MPL: Lifting 3D Human Pose from Multi-view 2D Poses
This addresses the challenge of generalizing 3D pose estimation to real-world scenarios by leveraging synthetic data, but it is incremental as it builds on existing multi-view and lifting approaches.
The paper tackles the problem of estimating 3D human poses from 2D images by proposing a method that combines 2D pose estimation with a transformer-based network for 2D-to-3D lifting, achieving up to a 45% reduction in MPJPE errors compared to triangulation.
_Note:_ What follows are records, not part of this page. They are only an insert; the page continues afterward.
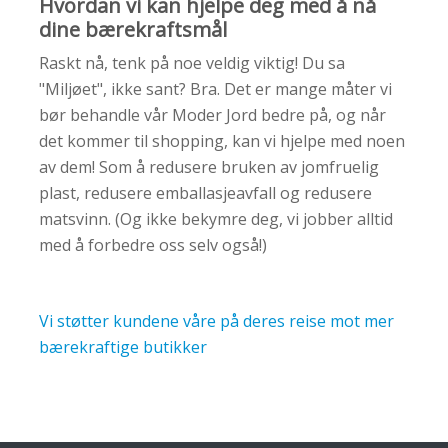
Hvordan vi kan hjelpe deg med å nå
dine bærekraftsmål
Raskt nå, tenk på noe veldig viktig! Du sa
"Miljøet", ikke sant? Bra. Det er mange måter vi
bør behandle vår Moder Jord bedre på, og når
det kommer til shopping, kan vi hjelpe med noen
av dem! Som å redusere bruken av jomfruelig
plast, redusere emballasjeavfall og redusere
matsvinn. (Og ikke bekymre deg, vi jobber alltid
med å forbedre oss selv også!)
Vi støtter kundene våre på deres reise mot mer
bærekraftige butikker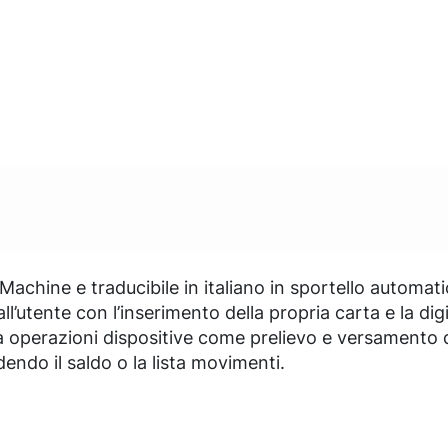
achine e traducibile in italiano in sportello automati
l’utente con l’inserimento della propria carta e la di
a operazioni dispositive come prelievo e versamento di
endo il saldo o la lista movimenti.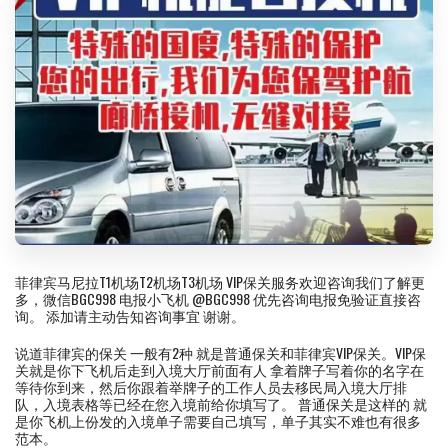
菲律宾马尼拉T1机场T2机场T3机场 VIP保关服务欢迎咨询我们了解更
多，微信BGC998 电报小飞机 @BGC998 优先咨询电报免验证直接咨
询。 添加请主动告知咨询事宜 谢谢。
说道菲律宾的保关 一般有2种 就是普通保关和菲律宾VIP保关。VIP保
关就是你下飞机后走到入境大厅前面有人 拿着牌子写着你的名字在
等待你到来，然后你跟着举牌子的工作人员去移民局入境大厅排
队，入境表格等已经在您入境前给你填写了。 普通保关是这样的 就
是你飞机上份发的入境单子需要自己填写，单子其实不难也有很多
范本。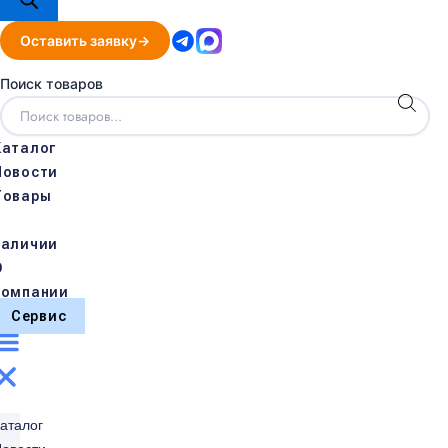
Оставить заявку
Поиск товаров
Каталог
Новости
Товары
в
наличии
О
компании
Сервис
аталог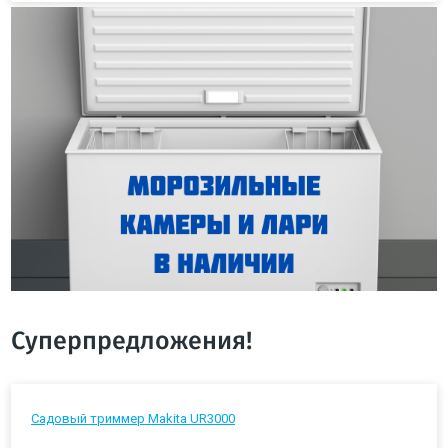
Суперпредложения!
Садовый триммер Makita UR3000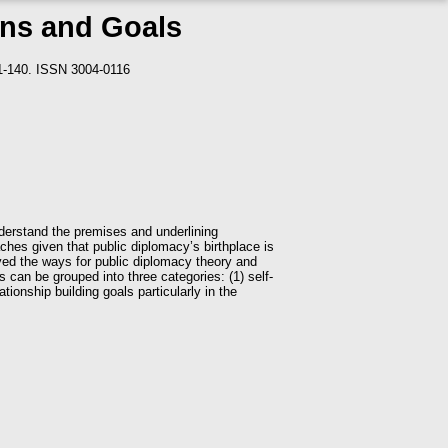
ons and Goals
1-140. ISSN 3004-0116
understand the premises and underlining
hes given that public diplomacy’s birthplace is
ved the ways for public diplomacy theory and
s can be grouped into three categories: (1) self-
tionship building goals particularly in the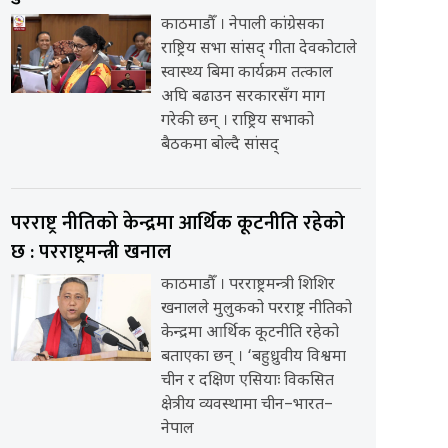
काठमाडौँ । नेपाली कांग्रेसका
राष्ट्रिय सभा सांसद् गीता देवकोटाले
स्वास्थ्य बिमा कार्यक्रम तत्काल
अघि बढाउन सरकारसँग माग
गरेकी छन् । राष्ट्रिय सभाको
बैठकमा बोल्दै सांसद्
परराष्ट्र नीतिको केन्द्रमा आर्थिक कूटनीति रहेको
छ : परराष्ट्रमन्त्री खनाल
काठमाडौँ । परराष्ट्रमन्त्री शिशिर
खनालले मुलुकको परराष्ट्र नीतिको
केन्द्रमा आर्थिक कूटनीति रहेको
बताएका छन् । ‘बहुध्रुवीय विश्वमा
चीन र दक्षिण एसियाः विकसित
क्षेत्रीय व्यवस्थामा चीन–भारत–
नेपाल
Estimating 3D human poses from 2D images is challenging due to occlusions and projective acquisition. Learning-based approaches have been largely studied to address this challenge, both in single and multi-view setups. These solutions however fail to generalize to real-world cases due to the lack of (multi-view) 'in-the-wild' images paired with 3D poses for training. For this reason, we propose combining 2D pose estimation, for which large and rich training datasets exist, and 2D-to-3D pose lifting, using a transformer-based network that can be trained from synthetic 2D-3D pose pairs. Our experiments demonstrate decreases up to 45% in MPJPE errors compared to the 3D pose obtained by triangulating the 2D poses. The framework's source code is available at https://github.com/aghasemzadeh/OpenMPL .